───── SUPPLIED RECORDS

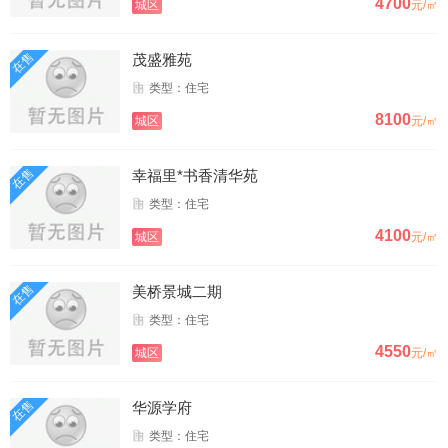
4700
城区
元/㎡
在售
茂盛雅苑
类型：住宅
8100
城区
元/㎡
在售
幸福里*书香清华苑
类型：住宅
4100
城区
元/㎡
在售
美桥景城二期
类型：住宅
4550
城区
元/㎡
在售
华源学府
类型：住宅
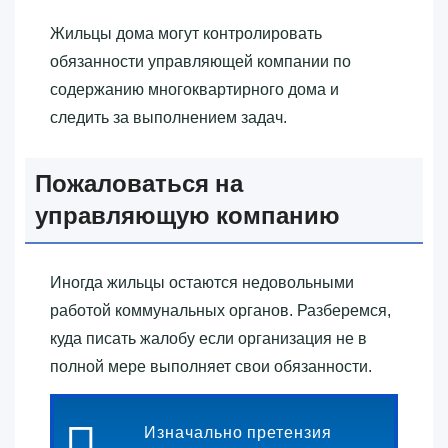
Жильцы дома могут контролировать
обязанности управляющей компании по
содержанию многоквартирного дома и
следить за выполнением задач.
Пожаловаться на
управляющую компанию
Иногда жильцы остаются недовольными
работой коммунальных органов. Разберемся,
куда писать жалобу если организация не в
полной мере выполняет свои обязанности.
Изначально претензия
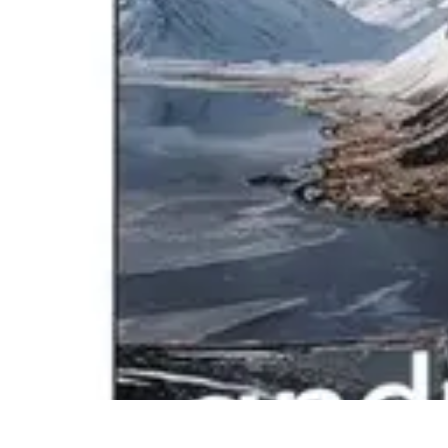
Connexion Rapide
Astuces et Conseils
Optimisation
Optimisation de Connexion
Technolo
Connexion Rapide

──────────
───── SUPPLIED RECORDS

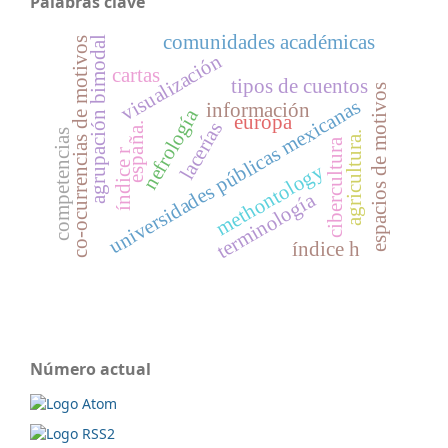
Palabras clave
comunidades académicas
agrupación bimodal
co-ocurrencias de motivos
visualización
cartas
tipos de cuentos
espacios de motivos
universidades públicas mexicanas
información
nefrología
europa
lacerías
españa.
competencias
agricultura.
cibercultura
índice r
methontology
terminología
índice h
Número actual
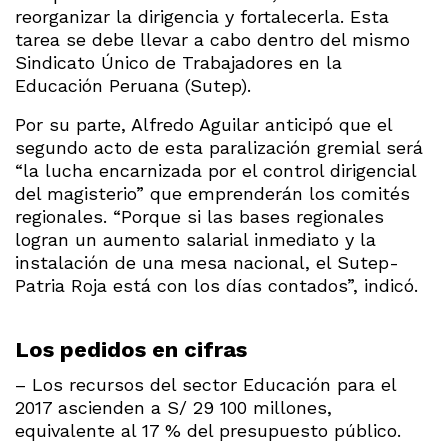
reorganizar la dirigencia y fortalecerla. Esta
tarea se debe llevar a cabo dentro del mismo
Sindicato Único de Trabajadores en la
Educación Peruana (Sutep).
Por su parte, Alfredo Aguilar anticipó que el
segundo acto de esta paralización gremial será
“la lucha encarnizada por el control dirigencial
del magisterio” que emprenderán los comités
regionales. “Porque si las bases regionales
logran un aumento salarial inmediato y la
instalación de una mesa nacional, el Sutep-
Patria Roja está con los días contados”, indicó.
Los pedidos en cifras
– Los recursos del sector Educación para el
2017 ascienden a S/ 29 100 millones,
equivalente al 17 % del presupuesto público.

──────────
───── SUPPLIED RECORDS

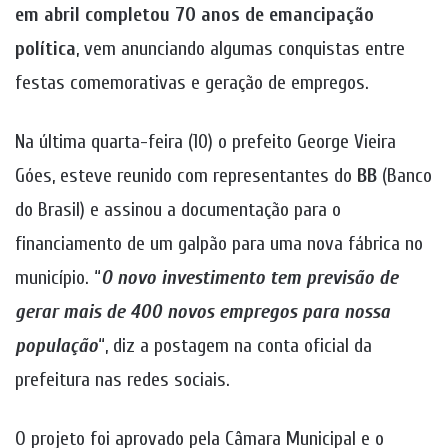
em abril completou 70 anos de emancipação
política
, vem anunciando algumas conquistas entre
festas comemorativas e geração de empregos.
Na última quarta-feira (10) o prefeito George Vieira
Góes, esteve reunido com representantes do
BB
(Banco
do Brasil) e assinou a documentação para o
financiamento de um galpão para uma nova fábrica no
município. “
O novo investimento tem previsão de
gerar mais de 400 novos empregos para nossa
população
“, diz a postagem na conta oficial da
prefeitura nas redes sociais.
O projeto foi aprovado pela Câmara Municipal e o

──────────

In the entries above, find the line with "Número actual" and the line with "equivalente al 17 % del presupuesto público.". Write out exactly those two lines and every line between them, pictures excluded.

## RESPONSE TO THIS TASK
Número actual
reorganizar la dirigencia y fortalecerla. Esta
tarea se debe llevar a cabo dentro del mismo
Sindicato Único de Trabajadores en la
Educación Peruana (Sutep).
Por su parte, Alfredo Aguilar anticipó que el
segundo acto de esta paralización gremial será
“la lucha encarnizada por el control dirigencial
del magisterio” que emprenderán los comités
regionales. “Porque si las bases regionales
logran un aumento salarial inmediato y la
instalación de una mesa nacional, el Sutep-
Patria Roja está con los días contados”, indicó.
Los pedidos en cifras
– Los recursos del sector Educación para el
2017 ascienden a S/ 29 100 millones,
equivalente al 17 % del presupuesto público.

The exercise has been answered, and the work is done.